A decisão de Marina foi amadurecida desde a manhã de quinta-feira passada. Pouco antes da cerimônia pública do lançamento do PAS (Plano Amazônia Sustentável), no Planalto, a ministra participou de reunião com Lula e governadores da Amazônia. Naquele momento, foi informada por Lula que a coordenação do Conselho Gestor do plano ficaria com o ministro Mangabeira Unger (Assuntos Estratégicos), que não participara da elaboração do plano, gestado desde 2003.
Mais do que surpreendida, a ministra viu no gesto sinal claro de que já não contava com o apoio de Lula para levar adiante medidas duras de combate ao desmatamento na Amazônia. Após três anos de queda no ritmo das motosserras, a devastação da floresta voltou a crescer no final de 2007.
Até momentos antes da reunião com Lula, Marina acreditava que coordenaria as ações do PAS. Viu um sinal disso num detalhe: o arranjo das autoridades nas cadeiras próximas ao presidente no tablado no salão nobre do Planalto -não havia assento para Unger entre os protagonistas da cerimônia.
A expectativa da ministra frustrou-se momentos antes da solenidade. Em relatos econômicos que fez dos motivos que a levaram a pedir demissão, Marina contou que a reunião foi "muito dura" e não deu a ela condições de permanecer no governo. Depois de perceber que pressões contrárias à sua permanência eram maiores do que o apoio que esperava receber de Lula, Marina chegou a dizer a um interlocutor: "Uma mãe não abandona seu filho".
A frase é um contraponto ao discurso feito por Lula na cerimônia. Mesmo depois de escantear Marina, o presidente chamou a ministra de "mãe do PAS". O epíteto já não lhe cabia, julgou a ministra, num paralelo a uma de suas principais antagonistas no governo, Dilma Rousseff (Casa Civil), apontada por Lula como a "mãe do PAC".

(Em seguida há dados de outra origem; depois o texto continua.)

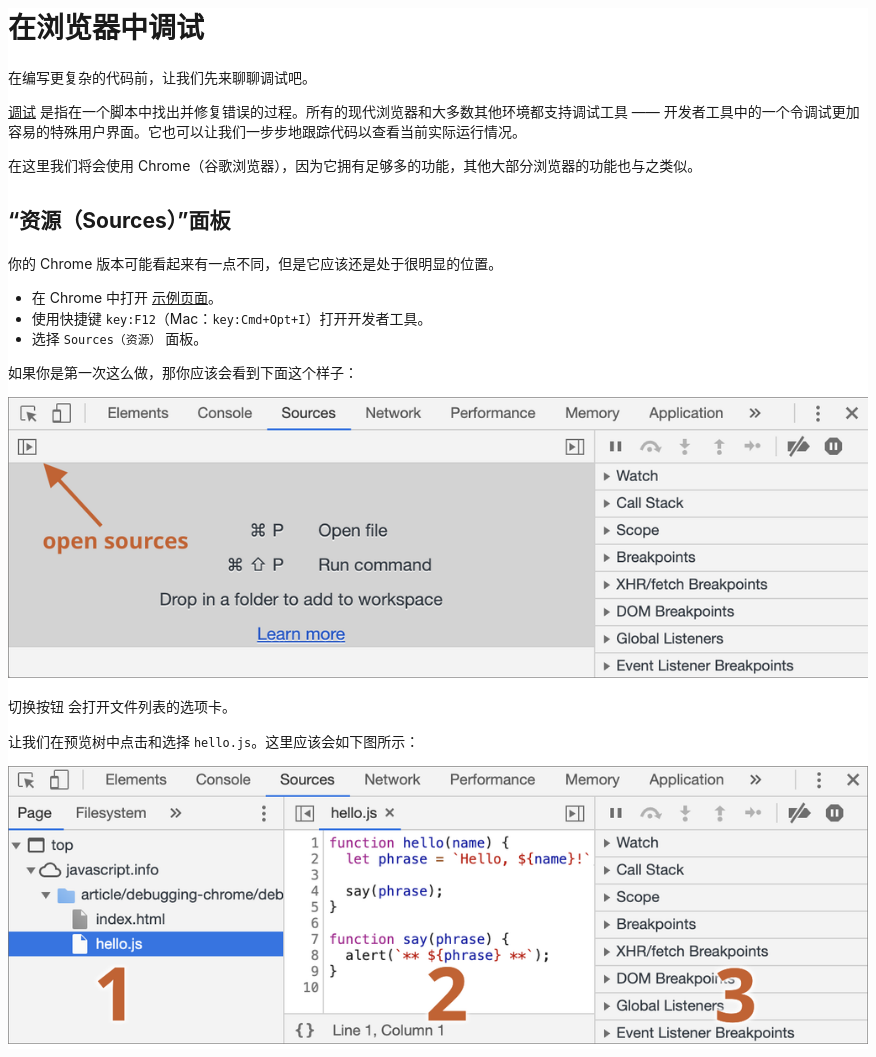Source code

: # 在浏览器中调试

在编写更复杂的代码前，让我们先来聊聊调试吧。

[调试](https://en.wikipedia.org/wiki/Debugging) 是指在一个脚本中找出并修复错误的过程。所有的现代浏览器和大多数其他环境都支持调试工具 —— 开发者工具中的一个令调试更加容易的特殊用户界面。它也可以让我们一步步地跟踪代码以查看当前实际运行情况。

在这里我们将会使用 Chrome（谷歌浏览器），因为它拥有足够多的功能，其他大部分浏览器的功能也与之类似。

## “资源（Sources）”面板

你的 Chrome 版本可能看起来有一点不同，但是它应该还是处于很明显的位置。

- 在 Chrome 中打开 [示例页面](debugging/index.html)。
- 使用快捷键 `key:F12`（Mac：`key:Cmd+Opt+I`）打开开发者工具。
- 选择 `Sources（资源）` 面板。

如果你是第一次这么做，那你应该会看到下面这个样子：

![](chrome-open-sources.svg)

切换按钮 <span class="devtools" style="background-position:-172px -98px"></span> 会打开文件列表的选项卡。

让我们在预览树中点击和选择 `hello.js`。这里应该会如下图所示：

![](chrome-tabs.svg)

Os termos duros da carta de demissão foram divulgados pelo Planalto. O texto atribui a demissão a dificuldades enfrentadas na condução da agenda ambiental: "V. Exa. é testemunha das crescentes resistências encontradas por nossa equipe junto a setores importantes do governo e da sociedade".
A ministra passou o dia em seu apartamento. Com mais dois anos e meio de mandato para cumprir no Senado, pensa em tirar férias antes de voltar à vaga hoje ocupada pelo suplente Sibá Machado (PT-AC).
Seus principais assessores se dispõem a ficar só por um período de transição. Entre eles estão João Paulo Capobianco (secretário-executivo do ministério e presidente do Instituto Chico Mendes) e Bazileu Margarido Alves, presidente do Ibama. Thelma Krug, secretária de Mudanças Climáticas, estava ontem na Finlândia.
Não foi a primeira vez que Marina pediu demissão. No início do segundo mandato de Lula, sob pressão para apressar a concessão de licenças para obras do PAC, ela pôs o cargo à disposição. Na ocasião, julgou ter tido reiterado o apoio do chefe e conduziu a revisão do projeto de hidrelétricas do rio Madeira (RO) para liberação da licença ao empreendimento.
Na grande polêmica anterior, que tratou da liberação de lavouras transgênicas de soja, a partir de sementes contrabandeadas da Argentina, a ministra assimilou a derrota, embora a área ambiental do governo resista à liberação de organismos geneticamente modificados.
Foi na execução da política de combate ao desmatamento que ela viu inviabilizada sua permanência. Em janeiro, Marina associou o aumento do ritmo do desmatamento ao avanço de pastos e plantações de soja, estimulados pelo aumento do preço de commodities.
Atraiu críticas dos governadores Blairo Maggi (MS) e Ivo Cassol (RO) e do ministro Reinhold Stephanes (Agricultura).
Parte do PT tenta emplacar o ex-governador do Acre Jorge Viana, que deve conversar hoje com o presidente Lula. Antes, o petista Carlos Minc, do Rio, havia sido sondado.